◆ **WHAT THE EXERCISE ASKS**: Copy the lines below character for character, omitting the pictures.

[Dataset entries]

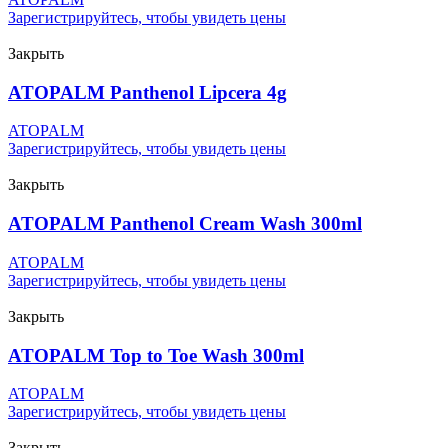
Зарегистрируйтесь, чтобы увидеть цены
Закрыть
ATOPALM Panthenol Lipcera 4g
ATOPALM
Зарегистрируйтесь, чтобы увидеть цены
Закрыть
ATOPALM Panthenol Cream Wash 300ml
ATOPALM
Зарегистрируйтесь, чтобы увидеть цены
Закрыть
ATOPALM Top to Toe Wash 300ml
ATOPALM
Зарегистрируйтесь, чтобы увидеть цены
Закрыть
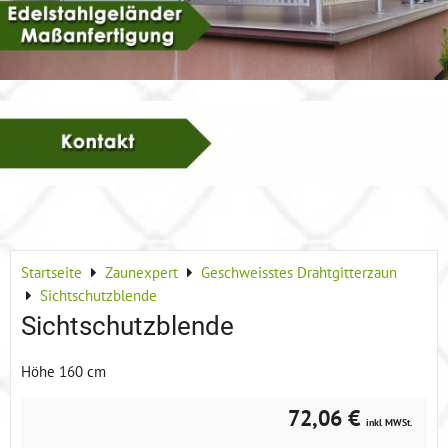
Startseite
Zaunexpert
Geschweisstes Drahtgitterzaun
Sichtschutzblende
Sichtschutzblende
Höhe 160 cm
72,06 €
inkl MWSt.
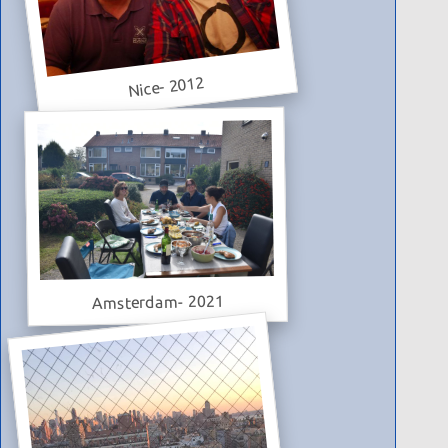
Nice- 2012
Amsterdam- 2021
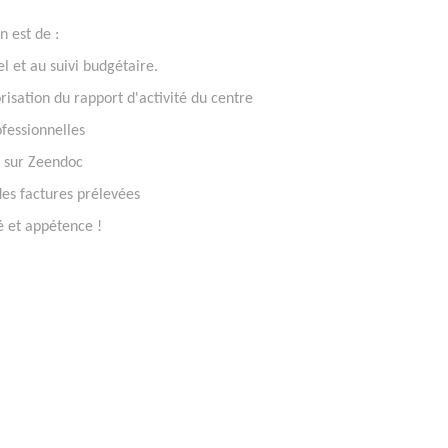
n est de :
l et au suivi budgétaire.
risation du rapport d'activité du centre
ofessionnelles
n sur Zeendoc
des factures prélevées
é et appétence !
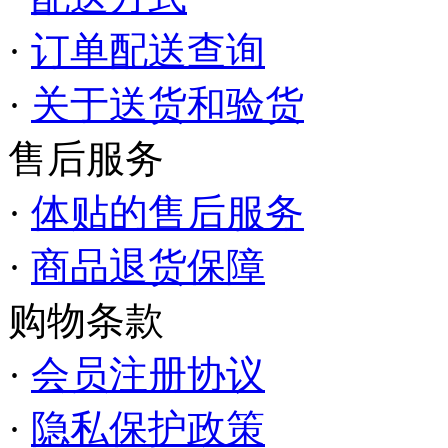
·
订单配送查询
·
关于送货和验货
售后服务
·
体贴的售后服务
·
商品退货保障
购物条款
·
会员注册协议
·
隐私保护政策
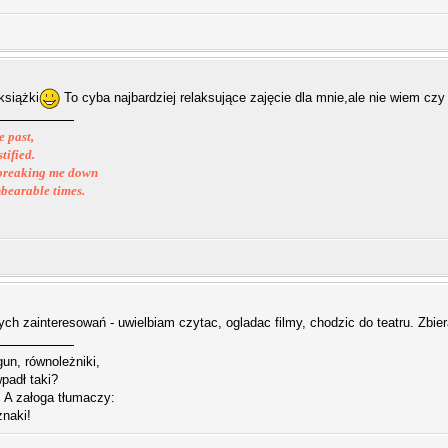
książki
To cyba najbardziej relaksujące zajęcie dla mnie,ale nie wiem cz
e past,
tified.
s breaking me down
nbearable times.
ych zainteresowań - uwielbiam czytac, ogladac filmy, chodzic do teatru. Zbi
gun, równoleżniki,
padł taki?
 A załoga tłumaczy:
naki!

◆ **TASK SOLUTION**:
Зарегистрируйтесь, чтобы увидеть цены
Закрыть
ATOPALM Panthenol Lipcera 4g
ATOPALM
Зарегистрируйтесь, чтобы увидеть цены
Закрыть
ATOPALM Panthenol Cream Wash 300ml
ATOPALM
Зарегистрируйтесь, чтобы увидеть цены
Закрыть
ATOPALM Top to Toe Wash 300ml
ATOPALM
Зарегистрируйтесь, чтобы увидеть цены
Закрыть
Startseite
Zaunexpert
Geschweisstes Drahtgitterzaun
Sichtschutzblende
Sichtschutzblende
Höhe 160 cm
72,06 €
inkl MWSt.
Nice- 2012
Amsterdam- 2021
n est de :
l et au suivi budgétaire.
risation du rapport d'activité du centre
ofessionnelles
n sur Zeendoc
des factures prélevées
é et appétence !
·
订单配送查询
·
关于送货和验货
售后服务
·
体贴的售后服务
·
商品退货保障
购物条款
·
会员注册协议
·
隐私保护政策
książki
To cyba najbardziej relaksujące zajęcie dla mnie,ale nie wiem cz
e past,
tified.
s breaking me down
nbearable times.
ych zainteresowań - uwielbiam czytac, ogladac filmy, chodzic do teatru. Zbi
gun, równoleżniki,
padł taki?
 A załoga tłumaczy:
naki!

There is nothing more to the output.